Input material Start Marker

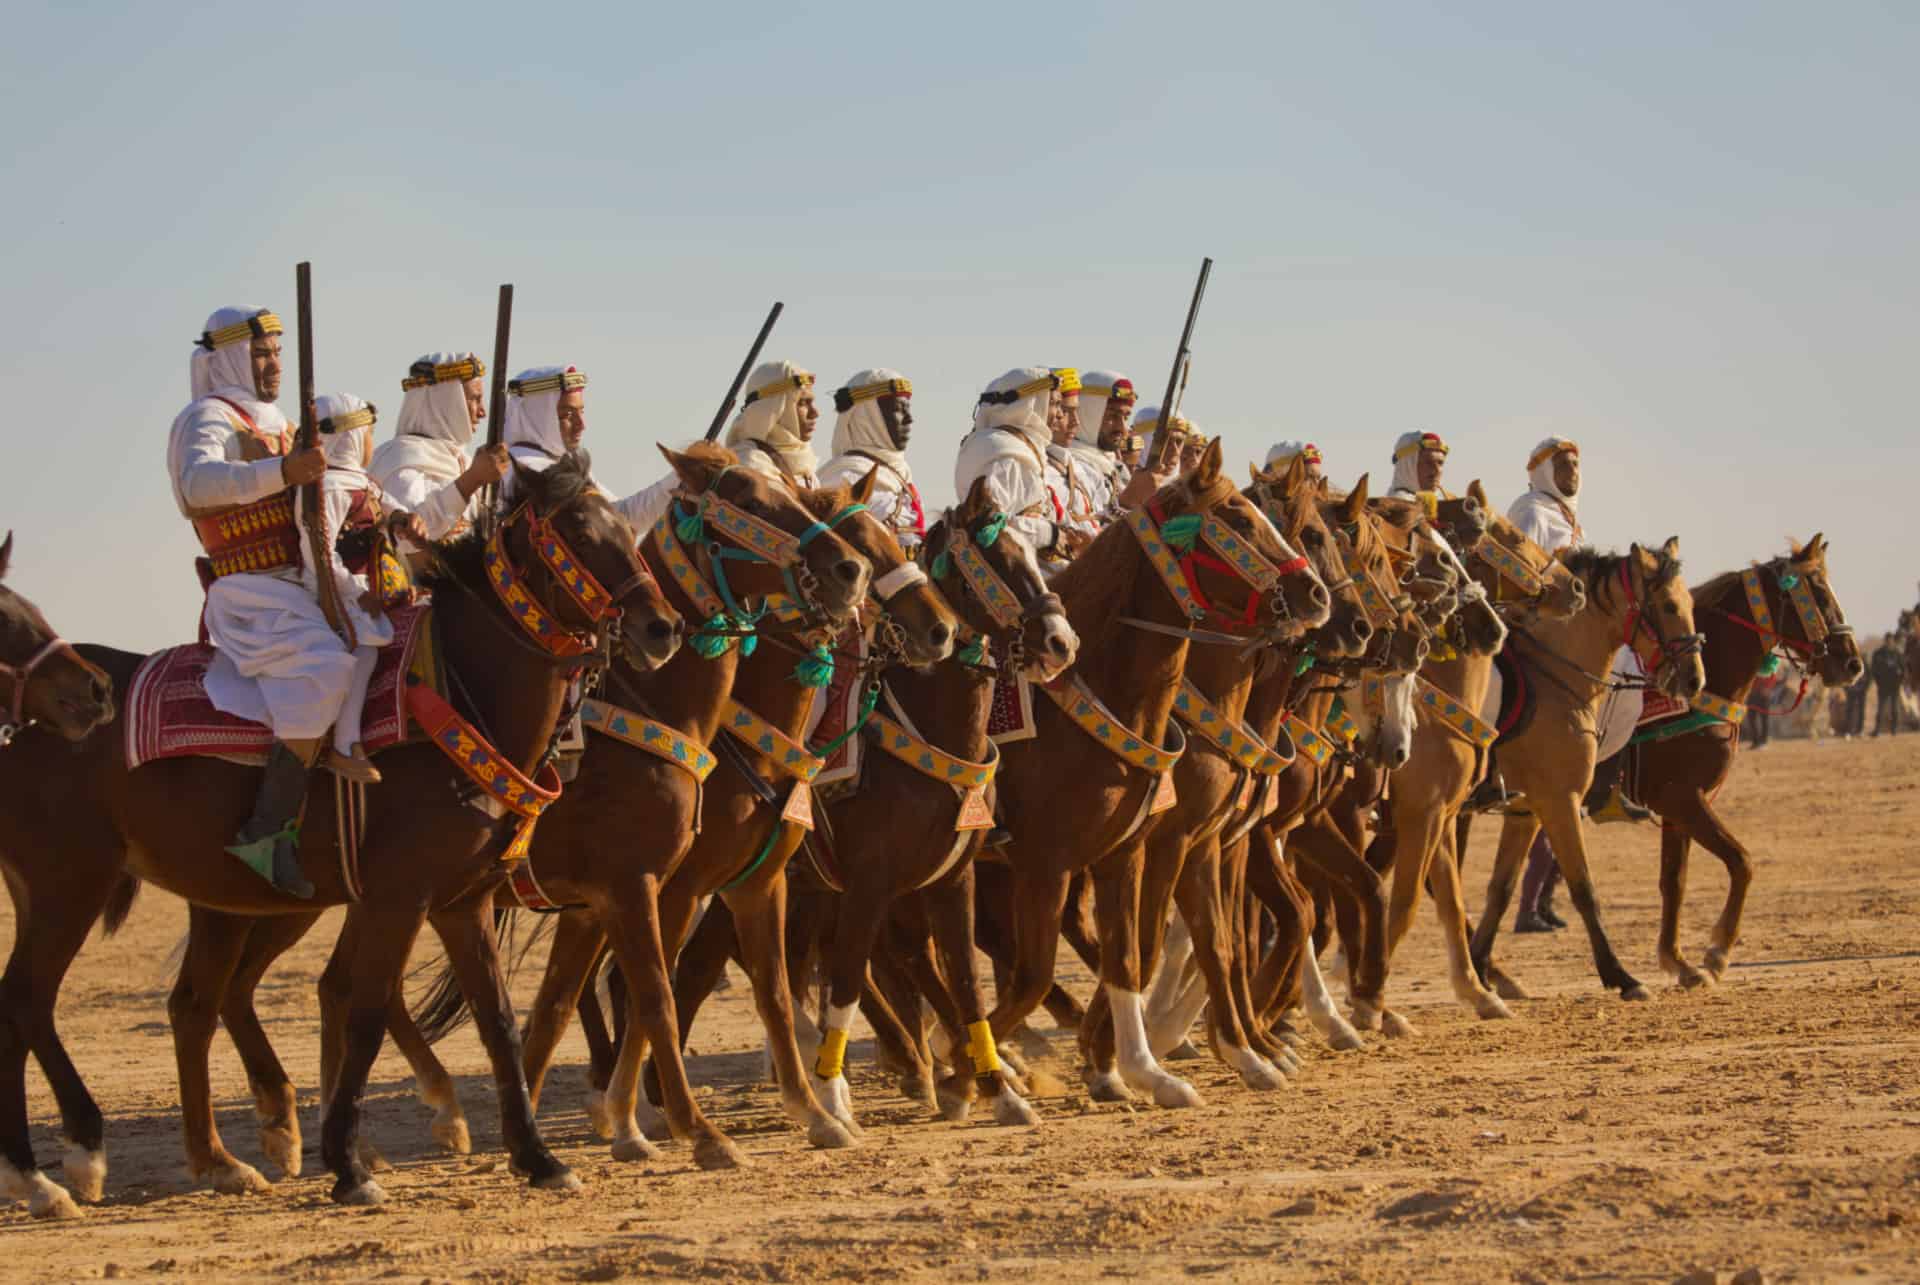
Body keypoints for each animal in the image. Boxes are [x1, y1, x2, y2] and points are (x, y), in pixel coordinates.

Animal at [0, 453, 687, 1213]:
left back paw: (215, 1160)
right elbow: (364, 1012)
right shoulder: (401, 898)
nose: (662, 627)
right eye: (578, 530)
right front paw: (349, 1165)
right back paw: (60, 1162)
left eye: (625, 524)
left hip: (208, 902)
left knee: (188, 1006)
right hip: (69, 887)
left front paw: (537, 1157)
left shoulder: (463, 901)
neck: (456, 696)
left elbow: (500, 1022)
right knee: (27, 1000)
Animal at [1466, 537, 1712, 998]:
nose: (1694, 680)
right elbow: (1584, 890)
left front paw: (1479, 969)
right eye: (1669, 606)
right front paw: (1620, 976)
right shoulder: (1559, 803)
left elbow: (1500, 889)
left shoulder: (1525, 812)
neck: (1555, 677)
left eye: (1690, 602)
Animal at [1628, 537, 1866, 991]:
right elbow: (1742, 862)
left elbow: (1674, 881)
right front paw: (1717, 952)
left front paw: (1678, 962)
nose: (1853, 664)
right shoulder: (1683, 798)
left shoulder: (1676, 806)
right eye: (1819, 591)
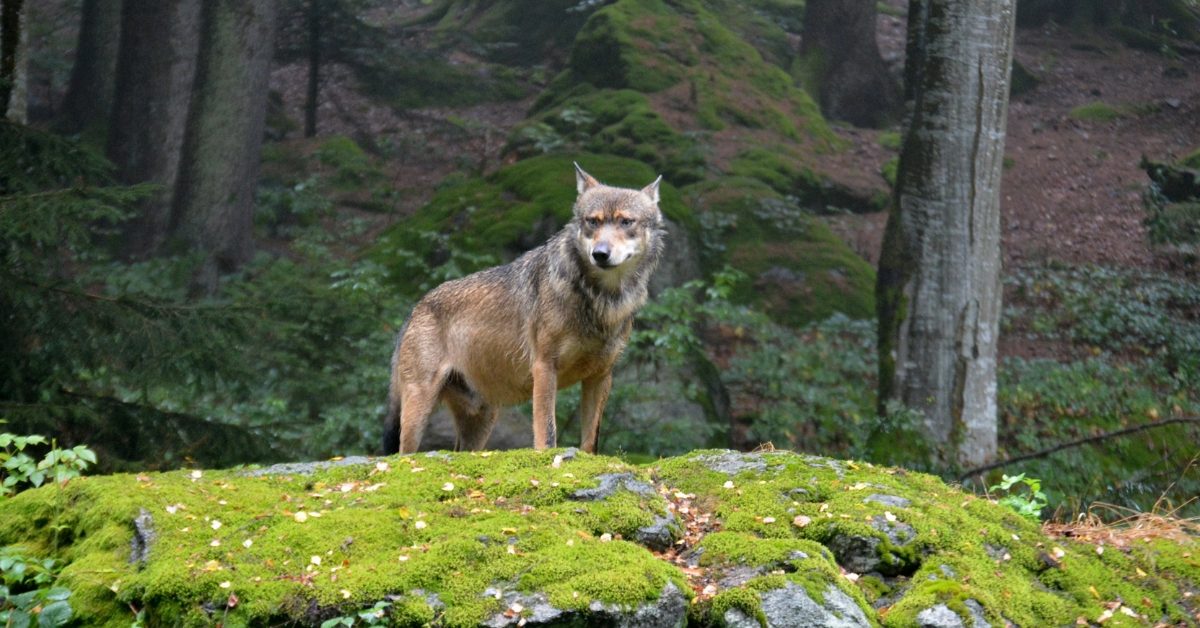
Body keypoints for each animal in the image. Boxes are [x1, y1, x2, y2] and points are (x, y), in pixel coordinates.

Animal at [381, 164, 667, 453]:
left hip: (481, 421)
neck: (600, 298)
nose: (600, 253)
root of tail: (416, 308)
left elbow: (590, 441)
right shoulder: (544, 367)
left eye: (626, 222)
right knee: (403, 454)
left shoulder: (600, 376)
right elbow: (547, 432)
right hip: (418, 411)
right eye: (593, 221)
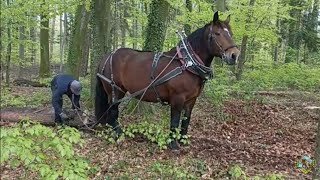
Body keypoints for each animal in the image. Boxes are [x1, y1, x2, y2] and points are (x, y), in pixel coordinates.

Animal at [94, 10, 239, 149]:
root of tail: (107, 56)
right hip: (116, 91)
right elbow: (174, 121)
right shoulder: (177, 98)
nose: (234, 55)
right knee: (113, 112)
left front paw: (183, 141)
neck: (187, 64)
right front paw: (173, 144)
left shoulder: (191, 100)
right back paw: (119, 135)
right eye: (217, 33)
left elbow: (186, 121)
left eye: (231, 33)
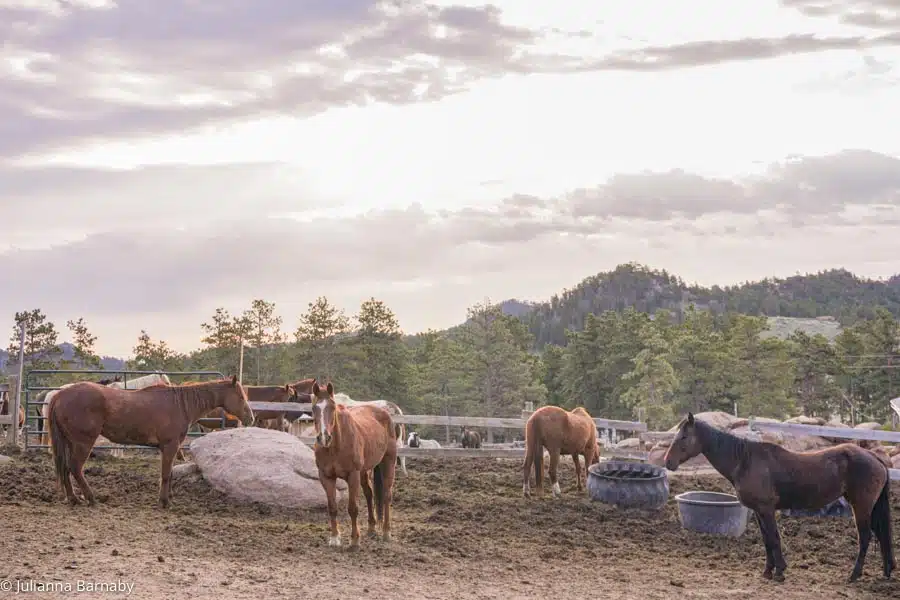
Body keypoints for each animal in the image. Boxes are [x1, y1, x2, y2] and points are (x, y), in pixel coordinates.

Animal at [49, 376, 253, 506]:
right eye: (241, 396)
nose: (250, 418)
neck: (180, 404)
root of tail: (60, 395)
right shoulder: (170, 446)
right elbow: (166, 474)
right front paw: (164, 502)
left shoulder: (169, 448)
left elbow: (170, 473)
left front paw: (169, 497)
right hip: (83, 443)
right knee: (75, 468)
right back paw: (90, 498)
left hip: (69, 443)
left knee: (65, 468)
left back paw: (74, 499)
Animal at [312, 380, 398, 548]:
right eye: (314, 408)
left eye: (332, 407)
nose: (324, 437)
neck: (335, 446)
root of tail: (384, 412)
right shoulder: (326, 476)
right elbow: (332, 507)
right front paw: (334, 538)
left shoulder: (352, 475)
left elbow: (353, 508)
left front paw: (354, 540)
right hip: (364, 471)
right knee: (370, 494)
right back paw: (371, 529)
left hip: (388, 462)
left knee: (386, 495)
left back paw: (386, 532)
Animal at [664, 412, 888, 580]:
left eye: (683, 437)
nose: (668, 462)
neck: (745, 461)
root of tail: (873, 457)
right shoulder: (758, 512)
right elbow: (766, 540)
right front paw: (768, 571)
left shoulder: (767, 509)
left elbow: (773, 537)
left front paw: (779, 571)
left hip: (861, 507)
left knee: (865, 537)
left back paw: (854, 575)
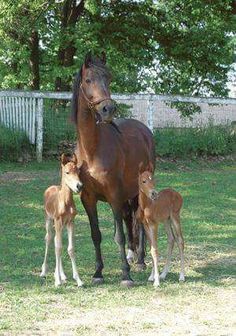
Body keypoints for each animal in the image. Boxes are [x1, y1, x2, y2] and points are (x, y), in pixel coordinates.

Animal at [40, 154, 84, 288]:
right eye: (67, 172)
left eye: (78, 171)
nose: (79, 186)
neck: (66, 202)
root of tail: (50, 188)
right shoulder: (58, 221)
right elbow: (58, 248)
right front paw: (57, 281)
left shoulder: (70, 223)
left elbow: (70, 248)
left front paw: (78, 280)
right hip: (49, 220)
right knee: (49, 239)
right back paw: (44, 272)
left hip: (60, 225)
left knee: (55, 240)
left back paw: (62, 275)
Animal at [73, 52, 156, 286]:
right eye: (88, 80)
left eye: (108, 79)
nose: (107, 109)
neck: (92, 149)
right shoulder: (88, 198)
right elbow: (96, 234)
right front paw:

Input material End Marker

_Problem_
Please filter the data down to the lines containing the word "back".

_Result of this task_
left back paw: (215, 1160)
right back paw: (60, 1162)
right back paw: (119, 135)
right back paw: (90, 498)
left back paw: (74, 499)
right back paw: (371, 529)
left back paw: (386, 532)
left back paw: (854, 575)
right back paw: (44, 272)
left back paw: (62, 275)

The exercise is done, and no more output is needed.